Thursday, February 6, 2020

2020 Iowa Caucus: First-time Impressions

Media impressions of the 2020 Iowa Caucuses has not been positive, especially with the flawed app for reporting results. This was my first time (even at sixty-eight years of age) to an Iowa Caucus, and prior to the event I was both encouraged and cautioned regarding the process. I am reporting that my experience was positive, unifying, and--how can I phrase this?--a glance back in time.

Arriving at the caucus site at my town's local convention center in SE Iowa, 451 Democrats showed up to represent my ward. I had arrived thirty-five minutes early, had signed in to confirm that I was a registered Democrat, and then received a number that I stuck to my shirt to verify my registration. I wandered around the center "unaligned" area, chatted with a few friends, a former student, and then sat down in my group with some friends.

There were some formal organizational procedures--the temporary ward leader-designate read a statement from the state organization, explained the early organizational steps, and then we moved forward: electing a presiding officer for the caucus, a couple of other officers, and then listening again to the protocols.

Heading to the first counting of supporters for candidates during a thirty-minute time period (there were three counts), the various captains brought the totals up to the presiding officer, the mathematician counted to determine if the various groups added up to 451, and when that number was verified, we all realized only two candidates (Sanders and Warren) were "viable" in that they had received at least sixty-eight endorsements, fifteen percent of the 451 total. Supporters for those two groups filled out first-run pledge cards. Then there was a time segment allowing the other non-viable candidate groups to see if they wanted to combine. I was in a viable groups and just watched that for a while, but the process didn't seem to be going much of anywhere. I couldn't participate in the second accounting because my candidate was already viable and I couldn't switch.

I left early, not feeling ready to participate in choosing delegates for the state meeting or for hammering out our platform requests. It was my first caucus, and I thought I'd leave while I was ahead.

Listening to NPR Iowa radio on the way home, it was announced that at five A.M. the next morning, the results would be announced. I happened to wake up at five and turned on the radio, where I learned that the new app for submitting results had failed and that there was a lot of mean-mouthing by media about Iowa and the Iowa Democratic Party. I listened for a while, then shut off the radio.

Later in the day, I turned the car radio back on and heard NPR Iowa hosting a call-in segment, which included folks speaking of their positive and negative experiences on Tuesday night. There was also some analysis of why some folks think Iowa shouldn't be the first primary in the nation, chief among the ideas presented that Iowa demographics don't represent those of the nation. I get the point, but then I wonder what state will represent the entire nation--our four corners and middle, our races, ethnicities, age and gender, rural and urban, and wealth or lack of it. As an Iowan, though, I acknowledge the point and am certainly willing to listen and learn.

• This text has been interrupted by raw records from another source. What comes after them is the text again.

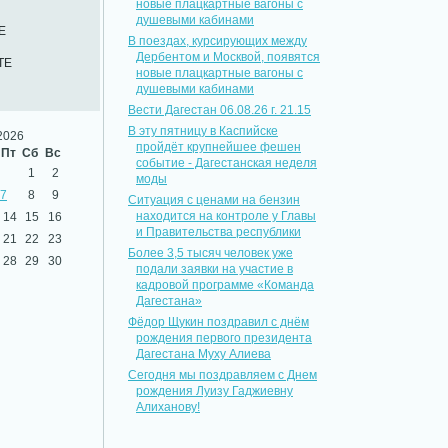
новые плацкартные вагоны с
душевыми кабинами
Е
В поездах, курсирующих между
Дербентом и Москвой, появятся
ТЕ
новые плацкартные вагоны с
душевыми кабинами
Вести Дагестан 06.08.26 г. 21.15
В эту пятницу в Каспийске
2026
пройдёт крупнейшее фешен
Пт
Сб
Вс
событие - Дагестанская неделя
1
2
моды
7
8
9
Ситуация с ценами на бензин
находится на контроле у Главы
14
15
16
и Правительства республики
21
22
23
Более 3,5 тысяч человек уже
28
29
30
подали заявки на участие в
кадровой программе «Команда
Дагестана»
Фёдор Щукин поздравил с днём
рождения первого президента
Дагестана Муху Алиева
Сегодня мы поздравляем с Днем
рождения Луизу Гаджиевну
Алиханову!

My experience at the caucus was good. Let me iterate the reasons.
  • The procedures and protocols were clearly explained, and the process went smoothly. While in the room, I scanned the make-up of the group and feel the leaders and participants were truly representative of our nation--age, gender, race, and ethnicity.
  • People were polite, respectful, attentive, and willing to discuss without sledgehammering others with their opinions. I thought folks showed up willing to share, listen, and respect. 
  • Because of the inclusive vibe of the evening, I enjoyed the process of chatting with friends and candidate advocates early in the evening. It was different talking to neighbors and community members rather than just reading articles, web posts, and listening to media talking heads. It was nurturing, coming together as a community, agreeing on the democratic idea of working together to choose a candidate, and that although we maybe didn't agree on who was the best candidate or perhaps weren't happy with the evening's results, I thought there was still a unity of democratic purpose. 
I had voted in primaries before when living on the West Coast, but I can see how the caucus process fits with the history and geography of Iowa. Iowa has many small communities, pretty much evenly distributed across the state. Back in time, let's say a hundred years ago, one can imagine farmers coming to local caucus centers, say the local grange hall, where they would share what they had read and heard, where more knowledgeable individuals could speak about the candidates. The level of rural isolation would encourage more sharing and discussion in the community.

I arrived for the caucus with my list or candidate priorities, but my choices certainly weren't carved in stone, in part because I felt the candidates all had good strengths. Therefore, I enjoyed the early general discussion and the further in-group discussions. In many ways, the caucus process for me was both a political and social affirmation. It wasn't a perfect experience; the after-glow certainly didn't last long. Iowans humbly and responsibly have worked through the experience, even though the glitch has ticked off the media--have to meet those broadcast timelines, you know!

Once I stepped away from my technology, all that babble just went away. Iowa made its choices, worked through its glitches, and now its everybody else's turn. My attention now is turning to patiently waiting for spring, my garden, and a little silence and sunshine.